Task brief: Continue the mailing-list thread about the web dashboard orphaning packages, starting from the point where it stops.

Passage:
□ □ □
[arch-dev-public] Problem with web dashboard: massive orphaning of packages

Fri Sep 12 17:19:33 EDT 2008

On Fri, Sep 12, 2008 at 3:57 PM, Dan McGee <dpmcgee at gmail.com> wrote:
> On Fri, Sep 12, 2008 at 3:23 PM, Dusty Phillips <buchuki at gmail.com> wrote:
>> 2008/9/12 Eric Belanger <belanger at astro.umontreal.ca>:
>>> Hi,
>>>
>>> I don't know if you remember but a while ago a huge part of extra i686 (IIRC
>>> it was all packages from L to Z) were orphaned and erroneouly showing up as
>>> recently updated on the web site.  This just happened again with packages in
>>> extra x86_64. I don't know what could caused that but it's very annoying as
>>> we has to readopt all our packages back.
>>
>> Fuck.
>>
>> I remember Judd telling me not to swear at users but its ok to swear
>> at scripts right?
>>
>> This has to be happening in reporead.py.  Fucking reporead.py. To the
>> best of my knowledge, no other script updates the web database in
>> anyway, am I wrong?
>>
>>
>> The actual db_update script splits the packages into those that are in
>> the database and those that are not and processes them separately.
□ □ □
Supplied material:
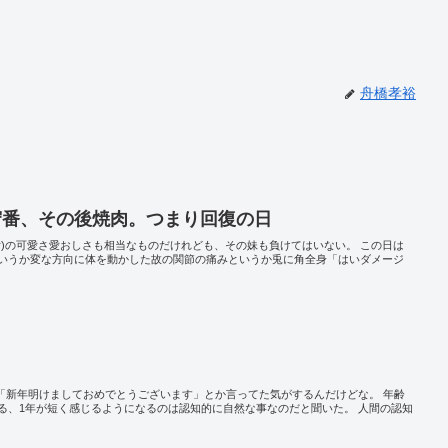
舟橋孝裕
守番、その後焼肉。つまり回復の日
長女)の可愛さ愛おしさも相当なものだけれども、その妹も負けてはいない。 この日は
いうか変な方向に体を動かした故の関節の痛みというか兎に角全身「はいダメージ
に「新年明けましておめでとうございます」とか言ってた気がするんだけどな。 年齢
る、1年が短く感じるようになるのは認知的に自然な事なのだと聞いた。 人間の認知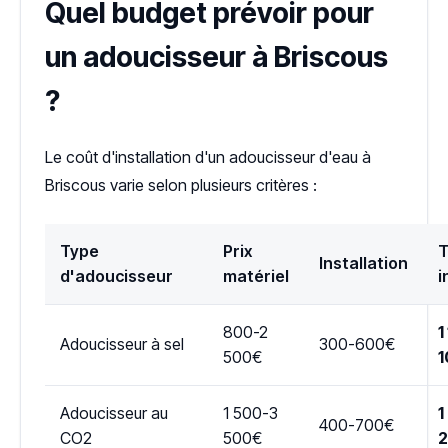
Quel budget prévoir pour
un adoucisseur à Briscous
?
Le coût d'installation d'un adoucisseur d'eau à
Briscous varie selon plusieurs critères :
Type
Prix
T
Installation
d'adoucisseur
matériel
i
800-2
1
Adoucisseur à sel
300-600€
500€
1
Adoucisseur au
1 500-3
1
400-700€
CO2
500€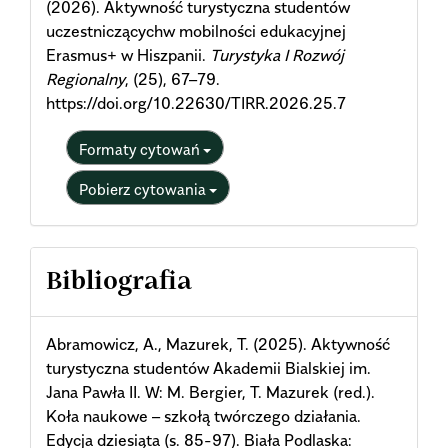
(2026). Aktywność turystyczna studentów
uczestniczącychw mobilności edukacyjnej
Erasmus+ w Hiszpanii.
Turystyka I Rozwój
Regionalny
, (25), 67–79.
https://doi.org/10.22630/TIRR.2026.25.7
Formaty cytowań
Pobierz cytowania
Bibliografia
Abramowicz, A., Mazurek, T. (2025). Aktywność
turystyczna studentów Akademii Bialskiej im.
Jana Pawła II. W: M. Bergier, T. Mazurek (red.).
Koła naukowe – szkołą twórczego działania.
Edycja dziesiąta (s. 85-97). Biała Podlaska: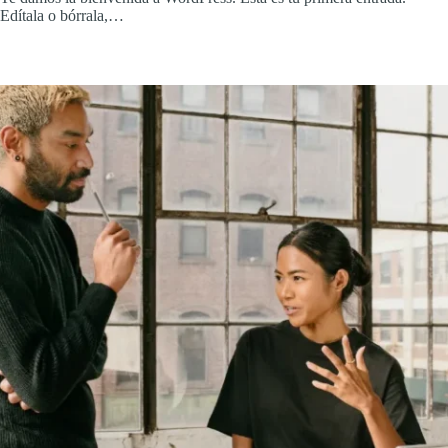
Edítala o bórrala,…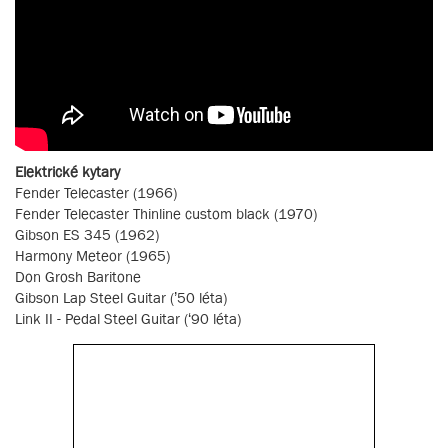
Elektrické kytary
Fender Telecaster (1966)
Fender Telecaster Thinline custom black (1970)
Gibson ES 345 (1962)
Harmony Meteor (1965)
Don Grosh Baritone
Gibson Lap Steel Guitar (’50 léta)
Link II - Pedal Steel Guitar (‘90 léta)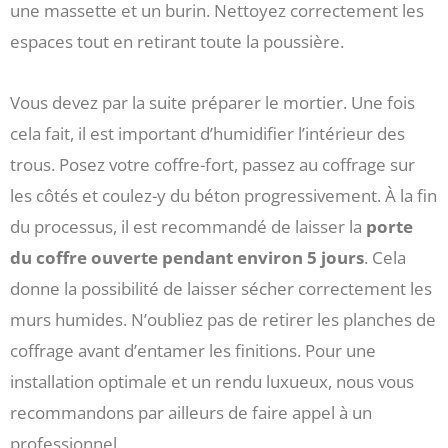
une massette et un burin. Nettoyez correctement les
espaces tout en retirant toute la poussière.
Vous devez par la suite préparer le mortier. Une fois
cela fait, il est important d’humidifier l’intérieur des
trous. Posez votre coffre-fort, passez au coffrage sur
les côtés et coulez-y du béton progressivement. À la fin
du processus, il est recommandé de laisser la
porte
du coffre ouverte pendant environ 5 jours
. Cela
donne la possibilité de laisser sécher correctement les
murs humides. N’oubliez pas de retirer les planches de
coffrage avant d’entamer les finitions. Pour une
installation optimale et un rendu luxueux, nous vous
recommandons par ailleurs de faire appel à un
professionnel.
□ □ □
Task answer:
>> Packages that are not currently in the database get added as orphans
>> because apparently its hard to interrogate the maintainer from the
>> db.tar.gz. At first, I assumed that it is doing an add when it should
>> be doing an update, which would add new packages with orphan
>> maintainer. But this doesn't appear to be the case because there are
>> not currently any duplicate x86_64 packages (that aren't in testing).
>>
>> My second more likely hypothesis is race conditions. I don't know how
>> the db scripts update exactly, but I suspect reporead is reading a
>> db.tar.gz file that is either broken or not yet fully uploaded. It
>> sees this broken db file and drops all the packages in the web
>> interface that are not in that file. Then x minutes later (crontab),
>> it runs again on a proper db and sees the missing packages again. It
>> adds them to the database and sets the maintainer to orphan.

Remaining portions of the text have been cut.